1) Regardless of the Carrier Synchronization: You are using 0 and 90 degrees for your signaling. You would need an I and Q channel in order to decode the signal if that were the case. For BPSK (Binary) you should be using 0 and 180 degrees. Only if you are using QPSK should you use 90 and 270 degrees, then again its just mimicking using an I and Q channels.

There is a system block diagram below that will make this more apparent.

2) DPSK does not require any phase carrier synchronization. You pay for it by halving your SNR.

Encoding DQPSK

(for BPSK, eliminate Q and sqrt(2)

I-inphase channel Bit values
C = (I + J*Q)/sqrt(2); // recombined I and Q channels
for n = 0 to length( C )
x_diff = x_diff(n-1) *C(n);  //where X(n) <0 == 0
//X_diff is the differentially encoded channels


Decoding DQPSK

I - retrieved I channel
Q - retrieved Q channel
C =I + j*Q;
for n = 0 to length( C )
decoded(n) =C(n)/decoded(n-1);  //where X(n) <0 == 0


4) You should never see a phase value because of thresholding at the sampler block

Transmitter Block Diagram

(Remember you can ignore anything with the Q channel path if you are using BPSK, ignore the Convolutional encoding block and the input string block this whole thing will be easier to understand) .

The Sampler block acts like a Analog to Digital Converter. It samples the output of the I and Q channels at the bitrate your transmitting at (100bits/s, 200bits/s etc) it will give you the AMPLITUDE of the signal recovered.

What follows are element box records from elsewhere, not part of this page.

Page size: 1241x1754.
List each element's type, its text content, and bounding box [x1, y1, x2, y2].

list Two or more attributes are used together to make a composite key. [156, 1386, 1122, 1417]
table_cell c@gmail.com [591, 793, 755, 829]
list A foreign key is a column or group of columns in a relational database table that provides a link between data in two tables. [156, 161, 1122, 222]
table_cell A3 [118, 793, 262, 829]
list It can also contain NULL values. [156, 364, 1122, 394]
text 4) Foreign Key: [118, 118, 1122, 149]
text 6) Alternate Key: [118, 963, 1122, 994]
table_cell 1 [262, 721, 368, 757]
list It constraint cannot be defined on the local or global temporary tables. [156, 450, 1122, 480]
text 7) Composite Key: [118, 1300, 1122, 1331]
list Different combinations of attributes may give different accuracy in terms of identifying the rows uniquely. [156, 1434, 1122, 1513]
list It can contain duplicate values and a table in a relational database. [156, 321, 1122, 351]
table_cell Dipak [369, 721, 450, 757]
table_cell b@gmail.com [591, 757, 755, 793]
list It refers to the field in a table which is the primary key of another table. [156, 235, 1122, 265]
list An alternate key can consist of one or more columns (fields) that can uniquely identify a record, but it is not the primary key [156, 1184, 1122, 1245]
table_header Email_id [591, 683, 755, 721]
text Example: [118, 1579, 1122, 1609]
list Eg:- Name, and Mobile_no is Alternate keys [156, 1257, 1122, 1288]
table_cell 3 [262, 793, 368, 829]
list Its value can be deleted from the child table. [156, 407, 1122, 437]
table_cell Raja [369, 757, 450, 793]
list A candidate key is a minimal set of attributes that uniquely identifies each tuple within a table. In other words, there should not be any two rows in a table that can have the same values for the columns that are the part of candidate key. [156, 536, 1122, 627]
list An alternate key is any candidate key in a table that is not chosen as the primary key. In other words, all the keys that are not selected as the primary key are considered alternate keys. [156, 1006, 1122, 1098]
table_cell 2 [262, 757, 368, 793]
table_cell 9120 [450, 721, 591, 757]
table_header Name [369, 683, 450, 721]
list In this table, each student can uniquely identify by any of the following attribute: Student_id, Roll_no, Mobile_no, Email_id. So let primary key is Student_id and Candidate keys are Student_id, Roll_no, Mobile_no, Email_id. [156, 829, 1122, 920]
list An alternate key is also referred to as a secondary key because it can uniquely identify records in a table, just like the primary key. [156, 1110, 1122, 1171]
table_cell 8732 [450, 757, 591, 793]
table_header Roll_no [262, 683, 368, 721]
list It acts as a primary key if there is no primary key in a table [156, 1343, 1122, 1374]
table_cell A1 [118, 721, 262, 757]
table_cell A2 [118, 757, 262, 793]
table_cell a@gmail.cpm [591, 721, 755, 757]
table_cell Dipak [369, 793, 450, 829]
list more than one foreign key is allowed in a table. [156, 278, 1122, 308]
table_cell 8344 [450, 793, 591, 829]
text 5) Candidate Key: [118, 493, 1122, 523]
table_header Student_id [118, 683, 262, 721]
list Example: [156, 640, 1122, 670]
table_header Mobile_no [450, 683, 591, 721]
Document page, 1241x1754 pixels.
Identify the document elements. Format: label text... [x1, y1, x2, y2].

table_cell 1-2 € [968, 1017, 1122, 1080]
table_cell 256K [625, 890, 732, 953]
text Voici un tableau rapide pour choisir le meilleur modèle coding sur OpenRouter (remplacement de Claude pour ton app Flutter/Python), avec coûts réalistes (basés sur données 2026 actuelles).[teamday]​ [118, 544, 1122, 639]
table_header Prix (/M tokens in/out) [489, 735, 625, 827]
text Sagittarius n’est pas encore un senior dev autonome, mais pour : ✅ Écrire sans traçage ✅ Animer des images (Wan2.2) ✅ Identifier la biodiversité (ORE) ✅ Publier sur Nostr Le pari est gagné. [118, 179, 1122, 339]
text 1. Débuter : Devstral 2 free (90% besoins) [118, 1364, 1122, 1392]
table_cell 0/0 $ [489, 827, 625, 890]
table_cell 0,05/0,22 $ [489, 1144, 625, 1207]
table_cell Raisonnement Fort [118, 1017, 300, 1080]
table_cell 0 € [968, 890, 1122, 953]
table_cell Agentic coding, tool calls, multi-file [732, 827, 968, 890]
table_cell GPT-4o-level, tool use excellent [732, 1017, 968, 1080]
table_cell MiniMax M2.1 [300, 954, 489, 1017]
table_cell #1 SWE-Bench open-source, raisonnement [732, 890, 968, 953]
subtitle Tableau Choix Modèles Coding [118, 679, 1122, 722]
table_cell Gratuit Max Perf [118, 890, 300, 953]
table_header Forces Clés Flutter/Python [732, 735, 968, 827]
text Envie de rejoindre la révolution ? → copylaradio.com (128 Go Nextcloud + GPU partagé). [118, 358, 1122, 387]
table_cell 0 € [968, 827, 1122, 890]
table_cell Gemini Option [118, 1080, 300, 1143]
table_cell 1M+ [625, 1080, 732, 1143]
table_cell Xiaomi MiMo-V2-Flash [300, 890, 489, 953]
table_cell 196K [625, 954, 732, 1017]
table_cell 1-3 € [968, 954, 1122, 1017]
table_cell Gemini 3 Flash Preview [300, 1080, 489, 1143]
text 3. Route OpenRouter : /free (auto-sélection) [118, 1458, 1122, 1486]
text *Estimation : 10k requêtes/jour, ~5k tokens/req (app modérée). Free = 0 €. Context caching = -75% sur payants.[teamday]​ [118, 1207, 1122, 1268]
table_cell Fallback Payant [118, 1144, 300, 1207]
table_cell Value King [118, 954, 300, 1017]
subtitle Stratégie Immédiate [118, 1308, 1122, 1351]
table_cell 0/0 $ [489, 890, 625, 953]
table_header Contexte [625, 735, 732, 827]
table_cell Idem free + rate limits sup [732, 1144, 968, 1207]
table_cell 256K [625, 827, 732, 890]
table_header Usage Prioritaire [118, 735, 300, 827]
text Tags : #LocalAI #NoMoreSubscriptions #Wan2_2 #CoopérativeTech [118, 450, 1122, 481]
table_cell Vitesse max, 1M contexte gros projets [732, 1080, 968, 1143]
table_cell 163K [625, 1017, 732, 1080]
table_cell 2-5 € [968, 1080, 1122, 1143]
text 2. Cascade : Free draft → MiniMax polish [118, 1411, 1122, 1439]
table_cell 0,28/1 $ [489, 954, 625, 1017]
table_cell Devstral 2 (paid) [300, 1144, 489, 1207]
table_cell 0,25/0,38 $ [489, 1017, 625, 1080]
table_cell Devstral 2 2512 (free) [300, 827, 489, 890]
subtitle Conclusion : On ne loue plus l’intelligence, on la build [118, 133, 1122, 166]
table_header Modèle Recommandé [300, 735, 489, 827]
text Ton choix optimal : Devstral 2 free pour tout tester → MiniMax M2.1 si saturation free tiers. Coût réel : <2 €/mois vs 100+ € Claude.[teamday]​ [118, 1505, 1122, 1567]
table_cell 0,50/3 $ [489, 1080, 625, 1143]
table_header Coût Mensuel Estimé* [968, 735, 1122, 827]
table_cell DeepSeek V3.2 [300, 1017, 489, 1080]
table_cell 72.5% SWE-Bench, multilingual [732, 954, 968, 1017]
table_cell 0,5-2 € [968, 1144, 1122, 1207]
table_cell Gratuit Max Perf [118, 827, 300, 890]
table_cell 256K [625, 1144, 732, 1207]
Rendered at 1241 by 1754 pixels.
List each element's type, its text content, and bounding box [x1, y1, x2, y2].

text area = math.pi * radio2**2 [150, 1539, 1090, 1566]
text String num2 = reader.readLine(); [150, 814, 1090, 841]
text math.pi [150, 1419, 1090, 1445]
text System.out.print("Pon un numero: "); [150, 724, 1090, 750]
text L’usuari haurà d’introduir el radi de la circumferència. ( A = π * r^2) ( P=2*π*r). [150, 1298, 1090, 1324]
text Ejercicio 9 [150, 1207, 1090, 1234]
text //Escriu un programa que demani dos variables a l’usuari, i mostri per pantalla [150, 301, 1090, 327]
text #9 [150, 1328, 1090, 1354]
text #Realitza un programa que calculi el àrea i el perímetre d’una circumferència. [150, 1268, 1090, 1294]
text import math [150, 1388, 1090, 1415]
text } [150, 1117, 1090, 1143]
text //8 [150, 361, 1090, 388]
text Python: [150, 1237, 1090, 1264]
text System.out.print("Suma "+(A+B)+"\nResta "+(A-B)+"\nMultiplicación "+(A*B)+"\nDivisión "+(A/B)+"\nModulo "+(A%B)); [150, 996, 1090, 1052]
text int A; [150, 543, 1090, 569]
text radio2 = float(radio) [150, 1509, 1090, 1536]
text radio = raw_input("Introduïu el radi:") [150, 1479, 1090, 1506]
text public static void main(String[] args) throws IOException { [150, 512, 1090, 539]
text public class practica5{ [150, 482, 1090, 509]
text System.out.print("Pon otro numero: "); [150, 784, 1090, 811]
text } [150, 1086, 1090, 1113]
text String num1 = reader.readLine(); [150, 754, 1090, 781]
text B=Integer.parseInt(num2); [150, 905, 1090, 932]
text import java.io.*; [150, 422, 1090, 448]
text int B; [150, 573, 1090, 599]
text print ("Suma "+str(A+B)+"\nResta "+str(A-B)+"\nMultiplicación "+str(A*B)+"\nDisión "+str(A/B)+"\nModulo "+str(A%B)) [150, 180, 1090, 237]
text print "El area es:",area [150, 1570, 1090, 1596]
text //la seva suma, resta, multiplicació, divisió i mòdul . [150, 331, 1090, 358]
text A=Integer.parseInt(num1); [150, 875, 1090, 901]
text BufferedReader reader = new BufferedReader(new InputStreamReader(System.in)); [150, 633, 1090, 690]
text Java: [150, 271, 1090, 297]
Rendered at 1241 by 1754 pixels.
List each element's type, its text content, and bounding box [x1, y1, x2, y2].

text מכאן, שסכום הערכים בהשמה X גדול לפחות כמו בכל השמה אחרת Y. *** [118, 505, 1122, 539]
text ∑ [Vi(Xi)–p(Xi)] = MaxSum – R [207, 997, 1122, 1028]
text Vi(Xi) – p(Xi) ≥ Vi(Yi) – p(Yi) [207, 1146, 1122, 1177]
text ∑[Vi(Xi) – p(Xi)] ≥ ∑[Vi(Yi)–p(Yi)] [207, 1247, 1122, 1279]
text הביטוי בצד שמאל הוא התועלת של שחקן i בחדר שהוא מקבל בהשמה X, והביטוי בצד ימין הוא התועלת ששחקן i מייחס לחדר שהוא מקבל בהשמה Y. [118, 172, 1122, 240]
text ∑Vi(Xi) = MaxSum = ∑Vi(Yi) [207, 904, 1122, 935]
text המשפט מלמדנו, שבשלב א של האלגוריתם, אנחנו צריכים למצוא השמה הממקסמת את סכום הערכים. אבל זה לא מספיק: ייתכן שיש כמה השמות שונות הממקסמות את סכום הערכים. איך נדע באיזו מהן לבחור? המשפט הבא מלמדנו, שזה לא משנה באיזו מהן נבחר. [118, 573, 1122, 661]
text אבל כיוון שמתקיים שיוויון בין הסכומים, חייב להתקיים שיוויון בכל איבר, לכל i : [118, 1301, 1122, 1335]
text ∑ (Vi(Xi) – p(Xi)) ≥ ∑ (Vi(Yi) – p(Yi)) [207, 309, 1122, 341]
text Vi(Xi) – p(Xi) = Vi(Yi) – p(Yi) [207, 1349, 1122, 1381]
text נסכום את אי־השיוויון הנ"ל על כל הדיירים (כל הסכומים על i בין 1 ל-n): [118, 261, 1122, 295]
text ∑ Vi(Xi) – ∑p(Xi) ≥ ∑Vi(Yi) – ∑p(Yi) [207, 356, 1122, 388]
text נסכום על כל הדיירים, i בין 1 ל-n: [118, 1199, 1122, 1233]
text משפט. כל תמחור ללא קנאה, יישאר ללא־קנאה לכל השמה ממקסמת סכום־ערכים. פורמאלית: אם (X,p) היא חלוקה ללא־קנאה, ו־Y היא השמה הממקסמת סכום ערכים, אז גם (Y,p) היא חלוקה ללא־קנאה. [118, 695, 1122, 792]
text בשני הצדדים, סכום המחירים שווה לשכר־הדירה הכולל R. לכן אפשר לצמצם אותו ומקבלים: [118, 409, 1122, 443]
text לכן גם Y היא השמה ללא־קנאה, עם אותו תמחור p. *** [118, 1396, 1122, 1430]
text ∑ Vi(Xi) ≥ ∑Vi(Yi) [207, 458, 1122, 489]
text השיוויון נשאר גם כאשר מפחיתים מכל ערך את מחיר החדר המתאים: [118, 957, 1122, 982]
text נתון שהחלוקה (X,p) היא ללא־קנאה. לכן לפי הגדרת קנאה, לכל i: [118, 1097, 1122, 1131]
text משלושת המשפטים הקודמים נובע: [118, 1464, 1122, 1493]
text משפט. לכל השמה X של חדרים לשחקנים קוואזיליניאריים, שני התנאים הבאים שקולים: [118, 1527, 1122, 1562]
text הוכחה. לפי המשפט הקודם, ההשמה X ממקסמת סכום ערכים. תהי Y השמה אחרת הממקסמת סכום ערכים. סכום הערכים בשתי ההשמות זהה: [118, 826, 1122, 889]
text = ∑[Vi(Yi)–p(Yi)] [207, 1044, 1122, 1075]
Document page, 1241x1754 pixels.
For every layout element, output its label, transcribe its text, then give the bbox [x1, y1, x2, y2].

Because, hopefully, you've used NRZ encoding, (-1, +1) to signal 0 and 1, you must threshold your signal. All values below Zero are 0's and all values above zero are 1's. If you've used RZ encoding that is (0, 1) instead of (-1, +1) for your signaling you should threshold at 0.5.

Therefore you should NEVER work with a phase value.

This is purely to be thorough and give readers a better idea about what is going on.

 1) The Users inputs a string ("Hello World" for example) this gets converted into its
Ascii binary value.
3)This then gets put through a convolutional encoder, this is for feedfoward error
correction. This is to reduce the transmission errors due to noise in the
communication channel. Like power-lines or someone talking.
4)The binary values are converted into Non-return to Zero Encoding (NRZ) this means
that 0's are converted to -1's and 1's are converted to +1's.
5) differential encoding is applied to eliminate the need for carrier (discussed above)
synchronization.
6)The Signal is split into the I and Q channels (all even bits go to Q. All odd bits
go to the I channel)
7) They are then shaped into pulses by the wave generator.
8) An Inter-Symbol Interference filter is applied (root raised cosine filter).
9)The I and Q channels are multipled by cosine and sine (same frequency, just shifted
90 degrees) then recombined and transmitted.
10)The Receiver process is the same thing as the transmitter in reverse except:
Convolutional Decoder: Use the Viterbi algorithm.
Detector Block - this is where the NRZ thresholding takes place, values greater
than Zero  are 1's values less than Zero are 0's


6) Working with M-ary (like Bin-ary, or trin-ary)

If you want to work with more data points in QPSK, you need to generate your constellation diagram.

Remember that all points on a QPSK system should lie on a circle.

Think of each point as a combination of the I and Q channels and not as purely a Phase value used for signaling.